What to do: Write out nothing except the lines of the entries below, from the first through the one containing "ocean freight containers.", exactly and without pictures.

Records for this task:
::::
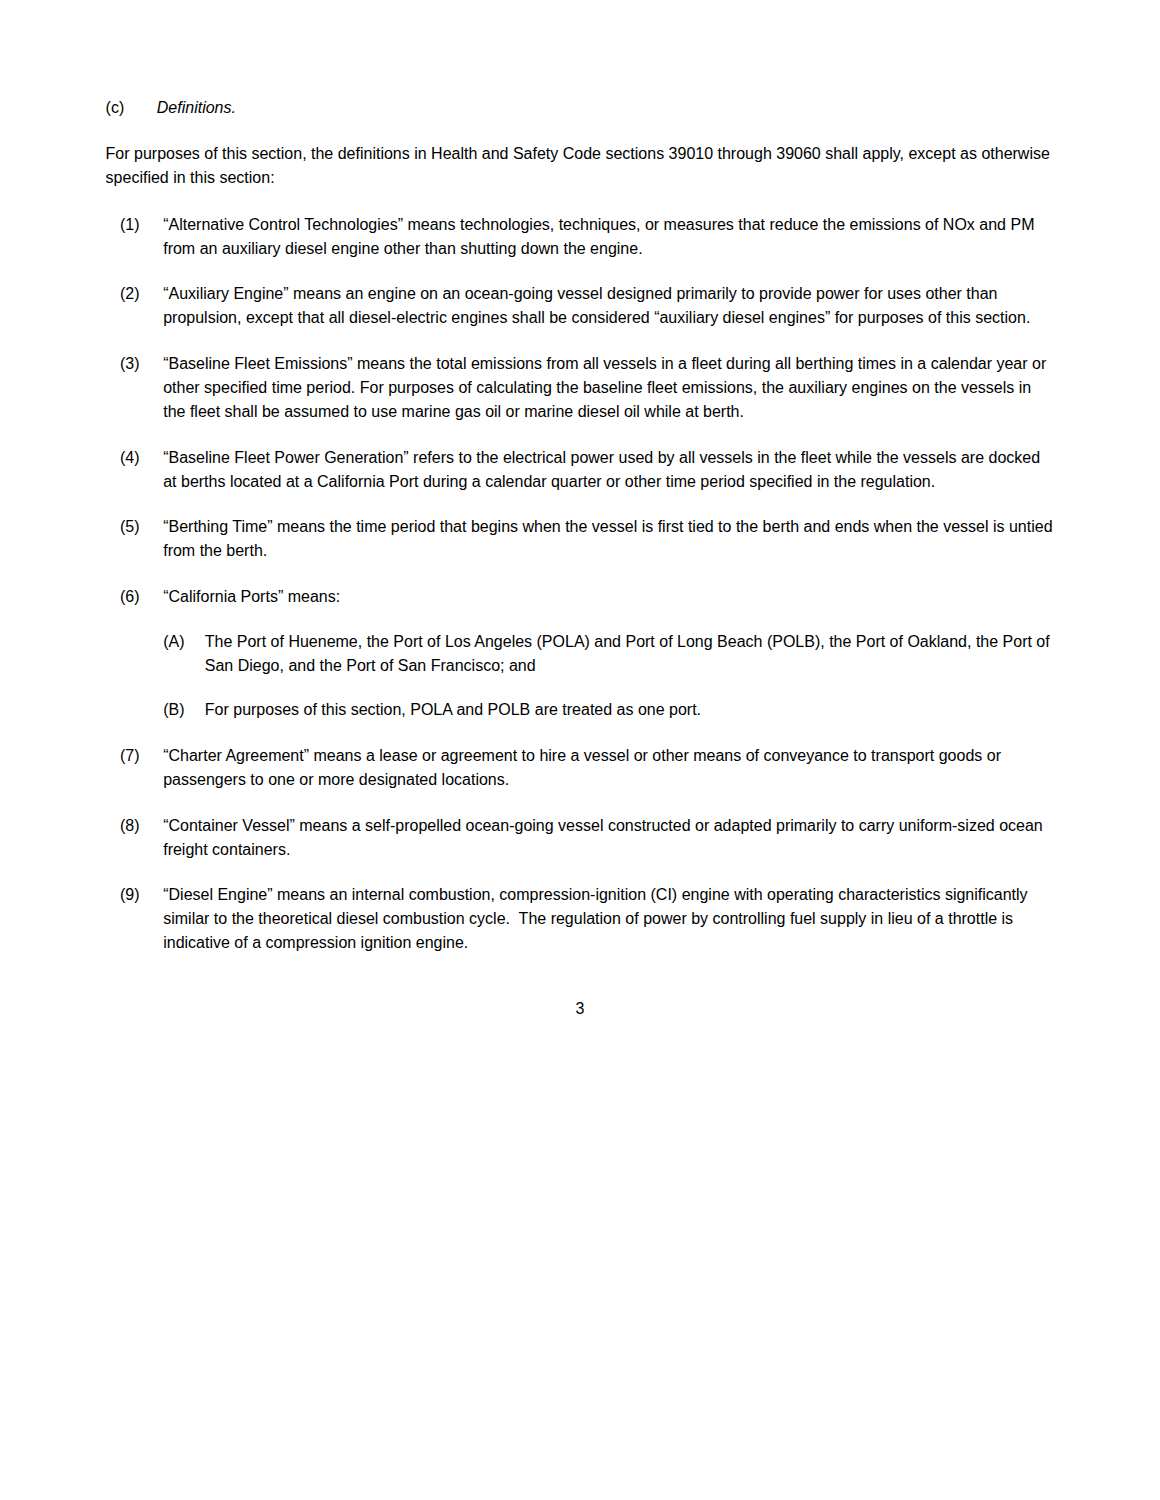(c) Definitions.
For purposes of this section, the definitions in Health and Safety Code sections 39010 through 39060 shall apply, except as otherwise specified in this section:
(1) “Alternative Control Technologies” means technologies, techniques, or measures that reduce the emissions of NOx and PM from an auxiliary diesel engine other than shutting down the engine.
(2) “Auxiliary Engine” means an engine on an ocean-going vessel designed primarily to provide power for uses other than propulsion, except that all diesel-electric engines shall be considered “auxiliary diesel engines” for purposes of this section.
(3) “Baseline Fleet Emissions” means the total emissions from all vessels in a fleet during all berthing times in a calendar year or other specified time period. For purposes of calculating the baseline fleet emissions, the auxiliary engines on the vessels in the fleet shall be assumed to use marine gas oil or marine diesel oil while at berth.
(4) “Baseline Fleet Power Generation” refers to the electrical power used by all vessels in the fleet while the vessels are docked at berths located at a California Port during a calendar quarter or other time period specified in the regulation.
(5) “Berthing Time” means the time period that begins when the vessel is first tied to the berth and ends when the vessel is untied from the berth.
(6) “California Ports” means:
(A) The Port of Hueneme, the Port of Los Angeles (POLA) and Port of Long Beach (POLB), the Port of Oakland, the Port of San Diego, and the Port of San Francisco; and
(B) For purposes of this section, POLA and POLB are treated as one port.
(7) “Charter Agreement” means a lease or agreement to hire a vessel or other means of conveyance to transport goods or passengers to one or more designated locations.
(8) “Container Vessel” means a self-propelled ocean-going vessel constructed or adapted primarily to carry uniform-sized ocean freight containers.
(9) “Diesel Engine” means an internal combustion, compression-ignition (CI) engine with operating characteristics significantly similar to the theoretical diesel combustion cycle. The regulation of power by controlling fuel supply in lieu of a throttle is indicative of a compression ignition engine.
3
::::
Problem solution:
(c) Definitions.
For purposes of this section, the definitions in Health and Safety Code sections 39010 through 39060 shall apply, except as otherwise specified in this section:
(1) “Alternative Control Technologies” means technologies, techniques, or measures that reduce the emissions of NOx and PM from an auxiliary diesel engine other than shutting down the engine.
(2) “Auxiliary Engine” means an engine on an ocean-going vessel designed primarily to provide power for uses other than propulsion, except that all diesel-electric engines shall be considered “auxiliary diesel engines” for purposes of this section.
(3) “Baseline Fleet Emissions” means the total emissions from all vessels in a fleet during all berthing times in a calendar year or other specified time period. For purposes of calculating the baseline fleet emissions, the auxiliary engines on the vessels in the fleet shall be assumed to use marine gas oil or marine diesel oil while at berth.
(4) “Baseline Fleet Power Generation” refers to the electrical power used by all vessels in the fleet while the vessels are docked at berths located at a California Port during a calendar quarter or other time period specified in the regulation.
(5) “Berthing Time” means the time period that begins when the vessel is first tied to the berth and ends when the vessel is untied from the berth.
(6) “California Ports” means:
(A) The Port of Hueneme, the Port of Los Angeles (POLA) and Port of Long Beach (POLB), the Port of Oakland, the Port of San Diego, and the Port of San Francisco; and
(B) For purposes of this section, POLA and POLB are treated as one port.
(7) “Charter Agreement” means a lease or agreement to hire a vessel or other means of conveyance to transport goods or passengers to one or more designated locations.
(8) “Container Vessel” means a self-propelled ocean-going vessel constructed or adapted primarily to carry uniform-sized ocean freight containers.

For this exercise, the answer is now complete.